Can Elasticsearch on Kubernetes safely reuse data from PVs that were detached after a node went down?

I'm looking into different ways to deploy Elasticsearch on Kubernetes.

My understanding so far is that it's normal to use the ECK operator pattern to deploy if you're deploying to Kubernetes, and that this causes StatefulSets to be used. Each pod for a data node in the StatefulSet would use a persistent volume claim (PVCs) to get a disk to use. When a data node's pod goes down, a new pod would be brought back up by Kubernetes that would re-attach the disk, due to the pod's PVC.

Meanwhile, according to my understanding of Elasticsearch rebalancing, while the pod is down, the cluster enters a yellow state and shards are rebalanced, meaning data for shards not running the desired level of replica shards is copied to other data nodes to get the running replica shard to the desired number.

So when the data node eventually comes back online, and the disk is automatically re-attached, won't Elasticsearch then be in a state where the re-attached disk has an extra copy of the data that was previously copied onto the other remaining running data nodes? If this is the case, I'm wondering how the Elasticsearch cluster would sort itself out:

  • What does it do with this extra copy? Does it delete one of the copies or keep it around forever?
  • If deleting a copy, which one does it choose to delete?
  • If the cluster stayed in a yellow state the entire time the new data node was coming online because Kubernetes was able to bring a new data node online quicker than the rebalance could finish (this is likely in my opinion if I use a platform like GKE which can provision Kubernetes nodes quickly), then won't there be an incomplete/corrupt copy of the data on one of the data nodes?

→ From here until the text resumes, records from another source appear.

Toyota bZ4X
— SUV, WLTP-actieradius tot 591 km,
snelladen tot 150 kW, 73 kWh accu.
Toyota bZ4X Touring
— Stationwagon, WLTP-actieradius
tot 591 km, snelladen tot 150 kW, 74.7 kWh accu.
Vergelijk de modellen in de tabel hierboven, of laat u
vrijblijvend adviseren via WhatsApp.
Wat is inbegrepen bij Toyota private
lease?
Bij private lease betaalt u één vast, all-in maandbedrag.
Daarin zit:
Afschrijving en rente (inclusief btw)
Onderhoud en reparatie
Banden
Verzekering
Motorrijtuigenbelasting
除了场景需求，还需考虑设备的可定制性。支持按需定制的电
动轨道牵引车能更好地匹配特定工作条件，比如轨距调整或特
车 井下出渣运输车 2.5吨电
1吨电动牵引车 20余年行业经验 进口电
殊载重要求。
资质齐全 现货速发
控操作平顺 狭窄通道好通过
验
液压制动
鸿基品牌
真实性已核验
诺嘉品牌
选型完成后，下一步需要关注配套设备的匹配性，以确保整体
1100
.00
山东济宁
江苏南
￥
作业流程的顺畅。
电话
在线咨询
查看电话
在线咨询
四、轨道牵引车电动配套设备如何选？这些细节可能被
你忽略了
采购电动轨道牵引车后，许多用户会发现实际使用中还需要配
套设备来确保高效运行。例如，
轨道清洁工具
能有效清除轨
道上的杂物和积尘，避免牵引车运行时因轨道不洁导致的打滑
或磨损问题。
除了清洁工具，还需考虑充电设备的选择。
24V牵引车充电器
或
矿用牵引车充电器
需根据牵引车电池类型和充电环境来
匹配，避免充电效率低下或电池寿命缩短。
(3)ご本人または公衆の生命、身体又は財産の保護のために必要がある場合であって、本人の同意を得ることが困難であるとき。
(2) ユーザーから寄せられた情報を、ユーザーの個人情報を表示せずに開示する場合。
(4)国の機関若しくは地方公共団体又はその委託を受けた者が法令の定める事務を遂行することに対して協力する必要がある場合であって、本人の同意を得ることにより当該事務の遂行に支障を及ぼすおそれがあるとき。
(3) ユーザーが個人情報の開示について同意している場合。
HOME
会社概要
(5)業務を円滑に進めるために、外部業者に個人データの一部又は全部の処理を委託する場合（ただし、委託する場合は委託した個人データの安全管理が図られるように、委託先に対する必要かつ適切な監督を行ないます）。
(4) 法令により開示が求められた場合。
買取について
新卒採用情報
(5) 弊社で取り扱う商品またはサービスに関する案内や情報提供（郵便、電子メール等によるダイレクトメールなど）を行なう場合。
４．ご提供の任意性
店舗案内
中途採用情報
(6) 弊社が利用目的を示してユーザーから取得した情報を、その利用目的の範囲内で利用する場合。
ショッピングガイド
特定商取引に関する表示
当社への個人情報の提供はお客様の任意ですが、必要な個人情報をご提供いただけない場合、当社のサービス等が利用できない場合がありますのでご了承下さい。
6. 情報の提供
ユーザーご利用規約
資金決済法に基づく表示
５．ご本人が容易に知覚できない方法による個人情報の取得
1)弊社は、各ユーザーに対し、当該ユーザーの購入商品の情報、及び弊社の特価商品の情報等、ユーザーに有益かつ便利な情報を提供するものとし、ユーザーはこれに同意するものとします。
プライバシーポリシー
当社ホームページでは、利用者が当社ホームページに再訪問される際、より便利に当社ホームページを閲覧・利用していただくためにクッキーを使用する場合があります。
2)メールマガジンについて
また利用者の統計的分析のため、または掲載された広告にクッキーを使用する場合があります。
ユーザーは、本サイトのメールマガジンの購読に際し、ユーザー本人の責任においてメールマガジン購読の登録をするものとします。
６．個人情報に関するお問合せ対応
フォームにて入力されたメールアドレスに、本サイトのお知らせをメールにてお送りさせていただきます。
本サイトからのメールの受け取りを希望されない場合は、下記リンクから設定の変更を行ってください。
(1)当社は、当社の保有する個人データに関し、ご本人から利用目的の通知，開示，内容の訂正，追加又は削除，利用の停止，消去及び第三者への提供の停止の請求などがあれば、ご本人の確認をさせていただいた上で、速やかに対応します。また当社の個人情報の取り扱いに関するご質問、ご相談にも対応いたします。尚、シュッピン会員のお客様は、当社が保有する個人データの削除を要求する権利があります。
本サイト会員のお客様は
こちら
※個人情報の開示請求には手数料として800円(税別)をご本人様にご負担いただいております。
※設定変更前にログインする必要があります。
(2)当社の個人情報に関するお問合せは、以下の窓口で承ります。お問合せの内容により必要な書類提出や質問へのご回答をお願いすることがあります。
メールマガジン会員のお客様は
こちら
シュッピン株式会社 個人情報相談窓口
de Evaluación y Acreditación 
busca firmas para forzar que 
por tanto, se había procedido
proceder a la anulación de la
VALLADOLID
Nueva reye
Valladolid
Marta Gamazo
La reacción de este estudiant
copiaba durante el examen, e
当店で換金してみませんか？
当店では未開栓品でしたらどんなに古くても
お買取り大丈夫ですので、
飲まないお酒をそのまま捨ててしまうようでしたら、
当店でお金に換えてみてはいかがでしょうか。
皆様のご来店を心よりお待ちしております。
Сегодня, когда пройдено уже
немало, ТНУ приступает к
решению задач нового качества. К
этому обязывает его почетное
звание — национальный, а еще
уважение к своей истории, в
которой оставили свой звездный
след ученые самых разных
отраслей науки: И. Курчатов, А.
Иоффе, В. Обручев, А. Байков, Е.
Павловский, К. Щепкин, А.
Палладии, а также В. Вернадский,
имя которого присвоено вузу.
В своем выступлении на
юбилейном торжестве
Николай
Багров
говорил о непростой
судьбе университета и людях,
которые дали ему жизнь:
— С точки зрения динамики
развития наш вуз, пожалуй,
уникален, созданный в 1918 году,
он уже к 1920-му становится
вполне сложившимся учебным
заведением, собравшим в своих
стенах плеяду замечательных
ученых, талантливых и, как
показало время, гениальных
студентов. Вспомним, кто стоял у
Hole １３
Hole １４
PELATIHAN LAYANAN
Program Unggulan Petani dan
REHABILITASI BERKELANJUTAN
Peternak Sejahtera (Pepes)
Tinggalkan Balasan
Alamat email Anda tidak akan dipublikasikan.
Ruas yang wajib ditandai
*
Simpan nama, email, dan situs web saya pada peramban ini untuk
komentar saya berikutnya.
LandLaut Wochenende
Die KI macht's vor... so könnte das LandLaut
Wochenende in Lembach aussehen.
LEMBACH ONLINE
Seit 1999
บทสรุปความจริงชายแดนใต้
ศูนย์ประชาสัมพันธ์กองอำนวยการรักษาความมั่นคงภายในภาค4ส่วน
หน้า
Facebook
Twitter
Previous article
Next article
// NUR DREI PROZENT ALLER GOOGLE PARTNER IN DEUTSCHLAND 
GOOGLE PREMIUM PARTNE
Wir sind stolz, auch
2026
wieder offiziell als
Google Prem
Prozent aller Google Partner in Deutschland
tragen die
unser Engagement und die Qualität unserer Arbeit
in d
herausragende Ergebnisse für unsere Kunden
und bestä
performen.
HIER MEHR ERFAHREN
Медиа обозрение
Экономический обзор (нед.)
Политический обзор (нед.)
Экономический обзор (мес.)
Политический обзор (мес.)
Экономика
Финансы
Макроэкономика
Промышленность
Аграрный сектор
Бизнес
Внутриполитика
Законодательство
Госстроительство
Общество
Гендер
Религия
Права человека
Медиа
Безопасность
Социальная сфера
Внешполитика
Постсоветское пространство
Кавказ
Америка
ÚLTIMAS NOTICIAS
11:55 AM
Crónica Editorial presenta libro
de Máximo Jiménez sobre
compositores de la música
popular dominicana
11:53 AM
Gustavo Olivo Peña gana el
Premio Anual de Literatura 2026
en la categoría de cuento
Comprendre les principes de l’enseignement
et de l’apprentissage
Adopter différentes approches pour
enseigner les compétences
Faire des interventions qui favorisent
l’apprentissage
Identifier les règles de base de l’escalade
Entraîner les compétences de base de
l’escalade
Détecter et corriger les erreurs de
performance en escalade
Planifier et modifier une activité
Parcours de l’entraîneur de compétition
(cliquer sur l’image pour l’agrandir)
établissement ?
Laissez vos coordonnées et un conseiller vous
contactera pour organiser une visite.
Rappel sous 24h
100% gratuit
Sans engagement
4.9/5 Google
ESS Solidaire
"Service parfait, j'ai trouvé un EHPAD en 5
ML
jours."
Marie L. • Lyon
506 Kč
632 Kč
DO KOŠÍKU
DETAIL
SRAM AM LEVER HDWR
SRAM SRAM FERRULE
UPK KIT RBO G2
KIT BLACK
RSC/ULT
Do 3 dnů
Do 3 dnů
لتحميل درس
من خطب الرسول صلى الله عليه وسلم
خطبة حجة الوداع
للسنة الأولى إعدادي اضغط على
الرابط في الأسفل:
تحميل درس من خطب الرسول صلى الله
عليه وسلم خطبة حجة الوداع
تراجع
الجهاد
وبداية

Can Elasticsearch deal with this safely?

I have seen it work, but that's not to say it's fully supported.

I guess it will come down to how long the instance has been out of cluster, eg how old the shard/segment data is, so that recovery can either be partial or completee.

It deletes any extra shard data once the shard health is green.

It deletes the shard data that doesn't belong to an assigned shard.

There will, and yes Elasticsearch handles that safely.


Thanks for the info! I noticed when playing around with ECK too that when I killed a pod in the StatefulSet, it brought a new pod up automatically but there were no new persistent disks created in GCP (where I was testing). So I saw proof of this behavior in ECK. I wasn't testing how it would behave if there was data being indexed into it while this happened, but it sounds like it would have been fine.